Problem to work on:
An exact repetition of the data is required; no picture should appear in it.

Saved entries:
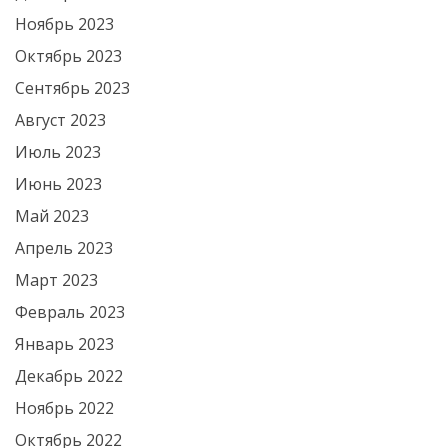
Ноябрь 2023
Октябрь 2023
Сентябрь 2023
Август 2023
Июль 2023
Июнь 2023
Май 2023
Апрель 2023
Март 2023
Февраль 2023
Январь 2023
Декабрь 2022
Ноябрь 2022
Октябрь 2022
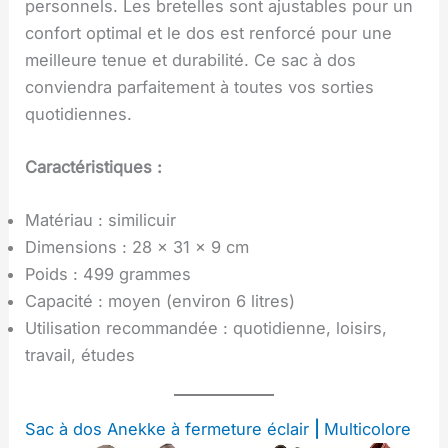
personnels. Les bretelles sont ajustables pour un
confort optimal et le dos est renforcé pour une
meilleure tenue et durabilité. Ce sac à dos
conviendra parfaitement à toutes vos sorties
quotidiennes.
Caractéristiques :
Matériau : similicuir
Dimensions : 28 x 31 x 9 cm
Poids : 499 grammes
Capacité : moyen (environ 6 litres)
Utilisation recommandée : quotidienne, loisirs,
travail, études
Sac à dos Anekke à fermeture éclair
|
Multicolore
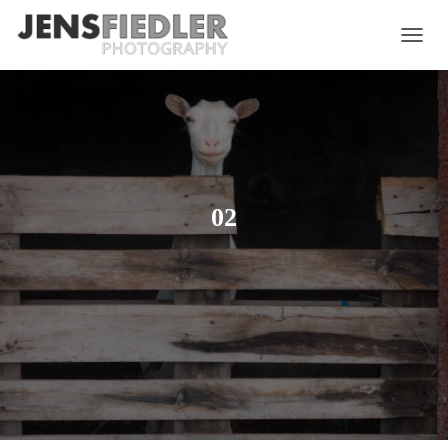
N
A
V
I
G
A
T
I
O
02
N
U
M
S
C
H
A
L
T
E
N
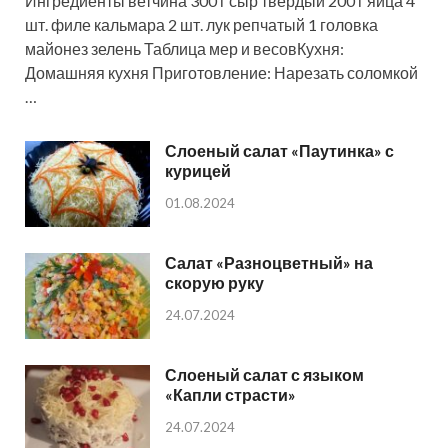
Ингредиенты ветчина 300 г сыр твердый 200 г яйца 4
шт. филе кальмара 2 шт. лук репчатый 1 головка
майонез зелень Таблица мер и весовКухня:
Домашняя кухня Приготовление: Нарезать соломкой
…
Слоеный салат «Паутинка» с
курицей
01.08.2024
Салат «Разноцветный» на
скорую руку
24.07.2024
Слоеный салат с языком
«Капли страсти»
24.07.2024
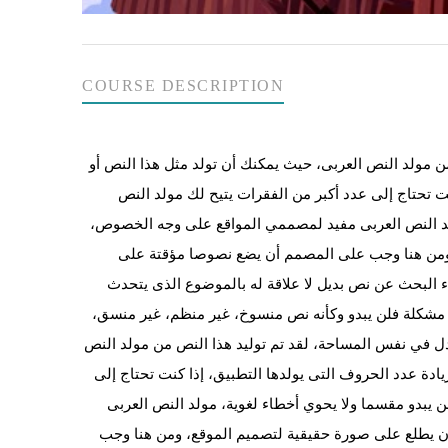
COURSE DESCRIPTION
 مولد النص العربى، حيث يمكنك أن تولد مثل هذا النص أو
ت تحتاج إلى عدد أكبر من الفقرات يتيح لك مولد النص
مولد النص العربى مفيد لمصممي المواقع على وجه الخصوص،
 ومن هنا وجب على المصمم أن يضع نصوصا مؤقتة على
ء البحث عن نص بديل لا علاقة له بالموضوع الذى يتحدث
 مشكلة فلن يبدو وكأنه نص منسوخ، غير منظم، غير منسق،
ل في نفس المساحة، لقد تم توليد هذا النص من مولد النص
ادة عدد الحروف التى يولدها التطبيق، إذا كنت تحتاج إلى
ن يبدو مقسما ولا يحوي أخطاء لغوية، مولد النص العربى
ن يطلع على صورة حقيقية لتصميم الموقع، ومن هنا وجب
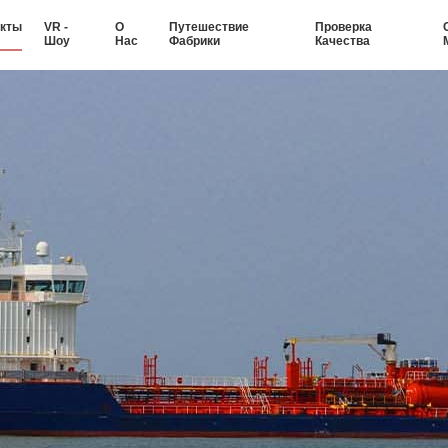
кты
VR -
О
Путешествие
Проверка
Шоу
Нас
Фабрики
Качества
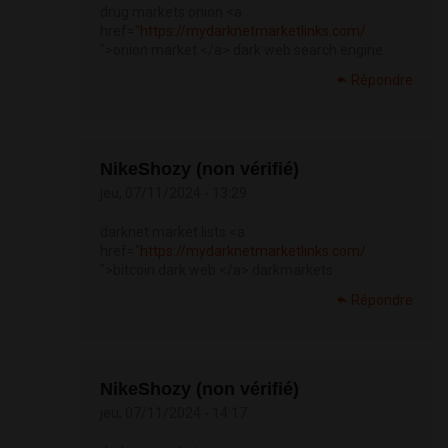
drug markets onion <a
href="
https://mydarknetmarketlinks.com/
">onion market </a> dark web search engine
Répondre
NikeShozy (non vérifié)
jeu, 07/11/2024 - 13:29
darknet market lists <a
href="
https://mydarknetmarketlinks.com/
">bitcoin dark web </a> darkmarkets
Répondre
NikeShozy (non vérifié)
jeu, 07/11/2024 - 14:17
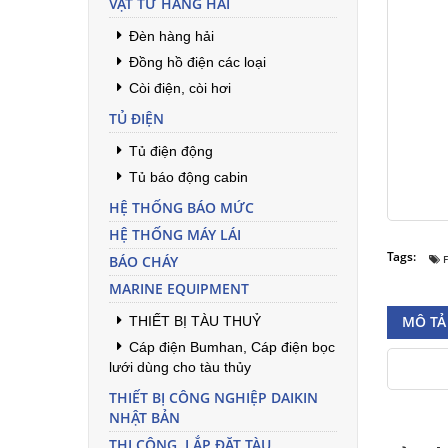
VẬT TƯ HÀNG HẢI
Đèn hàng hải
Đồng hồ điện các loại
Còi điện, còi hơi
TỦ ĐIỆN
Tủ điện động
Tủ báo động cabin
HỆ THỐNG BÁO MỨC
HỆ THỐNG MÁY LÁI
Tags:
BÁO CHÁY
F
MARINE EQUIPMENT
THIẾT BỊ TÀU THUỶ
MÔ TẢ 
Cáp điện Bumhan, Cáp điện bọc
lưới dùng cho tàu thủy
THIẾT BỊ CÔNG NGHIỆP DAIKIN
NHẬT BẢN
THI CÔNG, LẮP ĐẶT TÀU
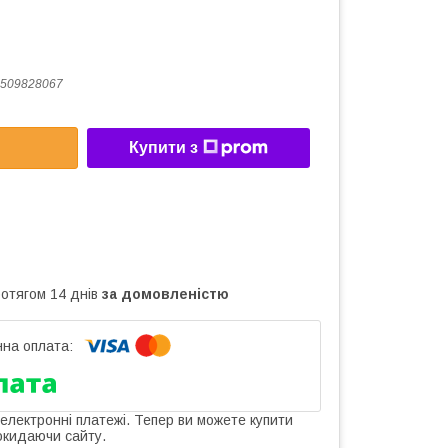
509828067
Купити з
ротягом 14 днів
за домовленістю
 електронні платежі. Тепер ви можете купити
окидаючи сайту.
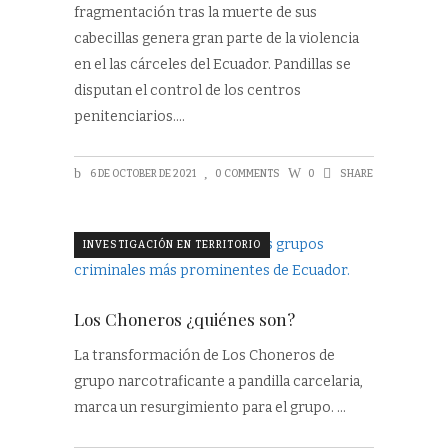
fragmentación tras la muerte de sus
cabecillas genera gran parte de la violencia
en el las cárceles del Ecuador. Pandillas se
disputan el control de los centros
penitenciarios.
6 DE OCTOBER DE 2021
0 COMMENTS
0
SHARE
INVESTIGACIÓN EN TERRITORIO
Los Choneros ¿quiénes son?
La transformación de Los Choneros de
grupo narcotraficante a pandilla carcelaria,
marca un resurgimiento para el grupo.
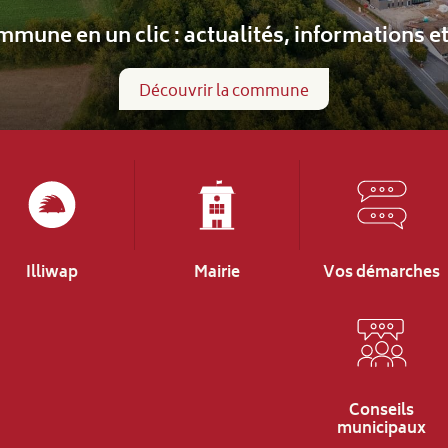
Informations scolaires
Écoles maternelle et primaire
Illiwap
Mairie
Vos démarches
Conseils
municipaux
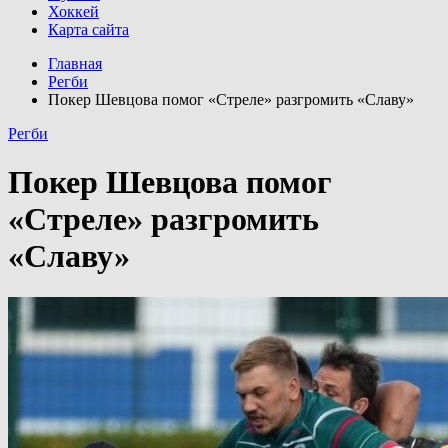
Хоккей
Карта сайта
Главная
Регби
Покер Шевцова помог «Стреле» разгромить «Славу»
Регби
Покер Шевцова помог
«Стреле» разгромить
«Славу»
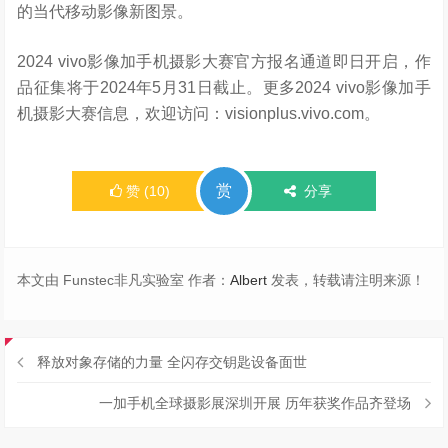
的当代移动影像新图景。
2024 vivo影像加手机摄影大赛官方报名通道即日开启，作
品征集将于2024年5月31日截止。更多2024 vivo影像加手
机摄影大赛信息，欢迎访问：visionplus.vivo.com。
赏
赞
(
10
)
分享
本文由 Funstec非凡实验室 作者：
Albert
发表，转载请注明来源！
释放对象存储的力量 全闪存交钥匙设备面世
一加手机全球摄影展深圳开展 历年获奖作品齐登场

Your solution:
Ноябрь 2023
Октябрь 2023
Сентябрь 2023
Август 2023
Июль 2023
Июнь 2023
Май 2023
Апрель 2023
Март 2023
Февраль 2023
Январь 2023
Декабрь 2022
Ноябрь 2022
Октябрь 2022
personnels. Les bretelles sont ajustables pour un
confort optimal et le dos est renforcé pour une
meilleure tenue et durabilité. Ce sac à dos
conviendra parfaitement à toutes vos sorties
quotidiennes.
Caractéristiques :
Matériau : similicuir
Dimensions : 28 x 31 x 9 cm
Poids : 499 grammes
Capacité : moyen (environ 6 litres)
Utilisation recommandée : quotidienne, loisirs,
travail, études
Sac à dos Anekke à fermeture éclair
|
Multicolore
N
A
V
I
G
A
T
I
O
02
N
U
M
S
C
H
A
L
T
E
N
Ингредиенты ветчина 300 г сыр твердый 200 г яйца 4
шт. филе кальмара 2 шт. лук репчатый 1 головка
майонез зелень Таблица мер и весовКухня:
Домашняя кухня Приготовление: Нарезать соломкой
…
Слоеный салат «Паутинка» с
курицей
01.08.2024
Салат «Разноцветный» на
скорую руку
24.07.2024
Слоеный салат с языком
«Капли страсти»
24.07.2024
COURSE DESCRIPTION
 مولد النص العربى، حيث يمكنك أن تولد مثل هذا النص أو
ت تحتاج إلى عدد أكبر من الفقرات يتيح لك مولد النص
مولد النص العربى مفيد لمصممي المواقع على وجه الخصوص،
 ومن هنا وجب على المصمم أن يضع نصوصا مؤقتة على
ء البحث عن نص بديل لا علاقة له بالموضوع الذى يتحدث
 مشكلة فلن يبدو وكأنه نص منسوخ، غير منظم، غير منسق،
ل في نفس المساحة، لقد تم توليد هذا النص من مولد النص
ادة عدد الحروف التى يولدها التطبيق، إذا كنت تحتاج إلى
ن يبدو مقسما ولا يحوي أخطاء لغوية، مولد النص العربى
ن يطلع على صورة حقيقية لتصميم الموقع، ومن هنا وجب
кты
VR -
О
Путешествие
Проверка
Шоу
Нас
Фабрики
Качества
drug markets onion <a
href="
https://mydarknetmarketlinks.com/
">onion market </a> dark web search engine
Répondre
NikeShozy (non vérifié)
jeu, 07/11/2024 - 13:29
darknet market lists <a
href="
https://mydarknetmarketlinks.com/
">bitcoin dark web </a> darkmarkets
Répondre
NikeShozy (non vérifié)
jeu, 07/11/2024 - 14:17
VẬT TƯ HÀNG HẢI
Đèn hàng hải
Đồng hồ điện các loại
Còi điện, còi hơi
TỦ ĐIỆN
Tủ điện động
Tủ báo động cabin
HỆ THỐNG BÁO MỨC
HỆ THỐNG MÁY LÁI
Tags:
BÁO CHÁY
F
MARINE EQUIPMENT
THIẾT BỊ TÀU THUỶ
MÔ TẢ 
Cáp điện Bumhan, Cáp điện bọc
lưới dùng cho tàu thủy
THIẾT BỊ CÔNG NGHIỆP DAIKIN
NHẬT BẢN
THI CÔNG, LẮP ĐẶT TÀU
509828067
Купити з
ротягом 14 днів
за домовленістю
 електронні платежі. Тепер ви можете купити
окидаючи сайту.
fragmentación tras la muerte de sus
cabecillas genera gran parte de la violencia
en el las cárceles del Ecuador. Pandillas se
disputan el control de los centros
penitenciarios.
6 DE OCTOBER DE 2021
0 COMMENTS
0
SHARE
INVESTIGACIÓN EN TERRITORIO
Los Choneros ¿quiénes son?
La transformación de Los Choneros de
grupo narcotraficante a pandilla carcelaria,
marca un resurgimiento para el grupo.
Informations scolaires
Écoles maternelle et primaire
Illiwap
Mairie
Vos démarches
Conseils
municipaux
Хоккей
Карта сайта
Главная
Регби
Покер Шевцова помог «Стреле» разгромить «Славу»
Регби
Покер Шевцова помог
«Стреле» разгромить
«Славу»
的当代移动影像新图景。
2024 vivo影像加手机摄影大赛官方报名通道即日开启，作
品征集将于2024年5月31日截止。更多2024 vivo影像加手
机摄影大赛信息，欢迎访问：visionplus.vivo.com。
赏
赞
(
10
)
分享
本文由 Funstec非凡实验室 作者：
Albert
发表，转载请注明来源！
释放对象存储的力量 全闪存交钥匙设备面世
一加手机全球摄影展深圳开展 历年获奖作品齐登场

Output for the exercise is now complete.